灰头土脸的,不知道的还以为是掉坑里了。
动作顿了顿,谌之双佯装电话没掐断,装模作样的放到耳边,余光偷偷的往她的方向瞄。
鞠景缩着肩膀,双手握着耳垂,可怜兮兮的蹲着。
长发是乱的,深一道浅一道的似乎是沾染了什么化学试剂,卫衣脏的不成样,裤腿还破的裂开了。
哪儿有半点学生的样子?
她要面对的是中年老师的灵魂拷问。
“鞠景,不是第一次了吧?军训的时候翻墙出去被逮回来,念在你初犯的份上没给你处分,你是拿不到处分不甘心是不是?”
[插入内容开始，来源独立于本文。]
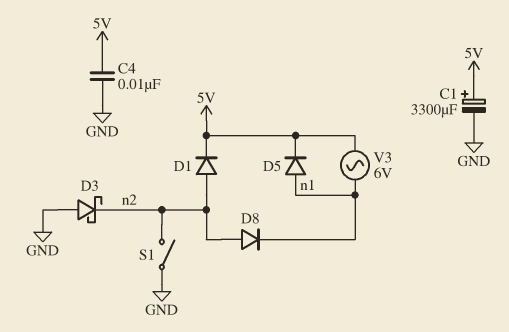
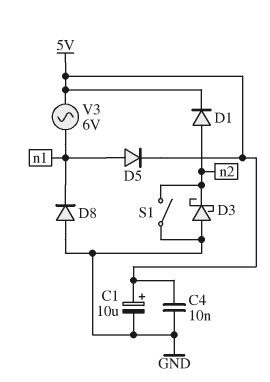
C1: 3300uF (plus 5V, minus GND) -> 10uF (plus 5V, minus GND)
D8: diode (A n2, K n1) -> diode (A GND, K n1)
“居然跑到化学实验室去,我告诉你这样算轻的,一个不小心,你这脸要不要了?”
听到这儿,鞠景义正言辞的反驳。
“老师你这么说就不对了,我翻墙出去是因为看到了跳墙的小猫,我这是做好事啊,你不表扬我就算了,怎么还批评我呢?”
“再说化学试剂,我又不傻,看的懂标签。要不是你突然冲进来吓我,我也不至于手抖啊。”
委屈巴巴的,仿佛做错事的人不是她。
中年老师气的不行,“把你爸妈给我叫来!”
“哦~”
乖乖用老师手机拨通了习娅思的电话,鞠景倒也诚实。
“妈,我又闯祸了,老师让你来一趟。”
谌之双抿了抿唇,藏住笑。
她还……真有意思。
几天后,谌之双在同学的八卦中听到了鞠景的后续。
鞠景的父亲给学校捐了栋图书馆,“请求”
学校将实验室借给鞠景光明正大的使用。
谌之双是在那一刻意识到自己和鞠景的差距。
她果断的查了手链的价格,在发现玻璃种帝王绿翡翠的存在时,她再一次深深的被鞠景的阔绰和鸿沟般的差距震惊到。
几乎是一瞬间,她打消了去道谢的念头。
即便她认为鞠景不是会肆意嘲讽别人的无良富二代,但还是不愿意以现在的形象出现在她眼前。
那种自卑,是怎么也掩盖不住的。
初三一整年,她见到鞠景的次数屈指可数。
自从可以名正言顺的待在实验室的后,鞠景几乎不参加课余活动,偶尔露面也风尘仆仆的,捧着物理或者化学的实验册两耳不闻窗外事,似乎对一切都漠不关心。
大概小半年的时间,听说鞠景把物理和化学实验室都嚯嚯了个干净,转战到音乐教室去了。
也不过三个月,又换了目标。
她的新鲜感,来得快去的也快。
有钱任性,她可以不为未来考虑,怎么闹都没问题。
可谌之双不行。
升上高中,学费拔高了不说,关山芙更是以阿晨病情加重需要大笔医疗费为由,断了她的生活费。
好在她暑假申请留校打工攒了一笔费用,勉强可以支撑一个月的生活。